== Job ==
Please copy every line of the listing below without changing any of them.
----------
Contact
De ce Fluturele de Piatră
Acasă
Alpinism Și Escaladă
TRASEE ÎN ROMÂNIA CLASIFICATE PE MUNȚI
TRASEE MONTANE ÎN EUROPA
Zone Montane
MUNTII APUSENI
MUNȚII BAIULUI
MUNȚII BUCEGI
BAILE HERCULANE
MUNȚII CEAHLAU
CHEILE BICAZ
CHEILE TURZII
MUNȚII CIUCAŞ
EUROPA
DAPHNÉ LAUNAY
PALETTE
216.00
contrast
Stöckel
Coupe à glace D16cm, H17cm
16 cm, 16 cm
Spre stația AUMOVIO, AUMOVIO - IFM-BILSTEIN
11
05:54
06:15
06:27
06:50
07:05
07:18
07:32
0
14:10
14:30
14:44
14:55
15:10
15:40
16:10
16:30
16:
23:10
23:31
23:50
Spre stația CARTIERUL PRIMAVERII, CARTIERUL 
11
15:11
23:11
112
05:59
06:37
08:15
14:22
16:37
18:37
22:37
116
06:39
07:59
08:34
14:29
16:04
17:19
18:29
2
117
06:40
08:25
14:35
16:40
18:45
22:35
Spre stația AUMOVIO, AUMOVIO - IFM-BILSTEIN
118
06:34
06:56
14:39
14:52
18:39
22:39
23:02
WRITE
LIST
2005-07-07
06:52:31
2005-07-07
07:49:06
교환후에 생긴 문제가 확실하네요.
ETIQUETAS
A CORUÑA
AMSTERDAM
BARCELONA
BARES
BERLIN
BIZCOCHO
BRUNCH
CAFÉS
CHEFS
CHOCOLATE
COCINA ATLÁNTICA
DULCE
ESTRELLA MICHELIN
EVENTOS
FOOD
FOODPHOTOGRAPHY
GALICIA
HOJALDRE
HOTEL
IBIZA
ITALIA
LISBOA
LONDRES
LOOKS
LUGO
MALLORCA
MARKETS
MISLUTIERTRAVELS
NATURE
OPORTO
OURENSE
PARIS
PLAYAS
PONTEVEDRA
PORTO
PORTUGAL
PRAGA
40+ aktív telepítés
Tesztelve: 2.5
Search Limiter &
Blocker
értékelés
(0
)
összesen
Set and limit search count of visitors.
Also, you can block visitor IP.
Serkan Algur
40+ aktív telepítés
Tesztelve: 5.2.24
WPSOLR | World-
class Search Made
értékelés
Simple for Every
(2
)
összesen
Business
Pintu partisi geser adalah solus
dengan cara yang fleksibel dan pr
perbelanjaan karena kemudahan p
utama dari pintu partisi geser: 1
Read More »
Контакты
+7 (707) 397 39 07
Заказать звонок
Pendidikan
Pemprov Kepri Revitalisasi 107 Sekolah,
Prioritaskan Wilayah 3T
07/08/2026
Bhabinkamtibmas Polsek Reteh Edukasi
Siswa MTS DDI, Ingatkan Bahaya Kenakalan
----------
== Problem solution ==
Contact
De ce Fluturele de Piatră
Acasă
Alpinism Și Escaladă
TRASEE ÎN ROMÂNIA CLASIFICATE PE MUNȚI
TRASEE MONTANE ÎN EUROPA
Zone Montane
MUNTII APUSENI
MUNȚII BAIULUI
MUNȚII BUCEGI
BAILE HERCULANE
MUNȚII CEAHLAU
CHEILE BICAZ
CHEILE TURZII
MUNȚII CIUCAŞ
EUROPA
DAPHNÉ LAUNAY
PALETTE
216.00
contrast
Stöckel
Coupe à glace D16cm, H17cm
16 cm, 16 cm
Spre stația AUMOVIO, AUMOVIO - IFM-BILSTEIN
11
05:54
06:15
06:27
06:50
07:05
07:18
07:32
0
14:10
14:30
14:44
14:55
15:10
15:40
16:10
16:30
16:
23:10
23:31
23:50
Spre stația CARTIERUL PRIMAVERII, CARTIERUL 
11
15:11
23:11
112
05:59
06:37
08:15
14:22
16:37
18:37
22:37
116
06:39
07:59
08:34
14:29
16:04
17:19
18:29
2
117
06:40
08:25
14:35
16:40
18:45
22:35
Spre stația AUMOVIO, AUMOVIO - IFM-BILSTEIN
118
06:34
06:56
14:39
14:52
18:39
22:39
23:02
WRITE
LIST
2005-07-07
06:52:31
2005-07-07
07:49:06
교환후에 생긴 문제가 확실하네요.
ETIQUETAS
A CORUÑA
AMSTERDAM
BARCELONA
BARES
BERLIN
BIZCOCHO
BRUNCH
CAFÉS
CHEFS
CHOCOLATE
COCINA ATLÁNTICA
DULCE
ESTRELLA MICHELIN
EVENTOS
FOOD
FOODPHOTOGRAPHY
GALICIA
HOJALDRE
HOTEL
IBIZA
ITALIA
LISBOA
LONDRES
LOOKS
LUGO
MALLORCA
MARKETS
MISLUTIERTRAVELS
NATURE
OPORTO
OURENSE
PARIS
PLAYAS
PONTEVEDRA
PORTO
PORTUGAL
PRAGA
40+ aktív telepítés
Tesztelve: 2.5
Search Limiter &
Blocker
értékelés
(0
)
összesen
Set and limit search count of visitors.
Also, you can block visitor IP.
Serkan Algur
40+ aktív telepítés
Tesztelve: 5.2.24
WPSOLR | World-
class Search Made
értékelés
Simple for Every
(2
)
összesen
Business
Pintu partisi geser adalah solus
dengan cara yang fleksibel dan pr
perbelanjaan karena kemudahan p
utama dari pintu partisi geser: 1
Read More »
Контакты
+7 (707) 397 39 07
Заказать звонок
Pendidikan
Pemprov Kepri Revitalisasi 107 Sekolah,
Prioritaskan Wilayah 3T
07/08/2026
Bhabinkamtibmas Polsek Reteh Edukasi
Siswa MTS DDI, Ingatkan Bahaya Kenakalan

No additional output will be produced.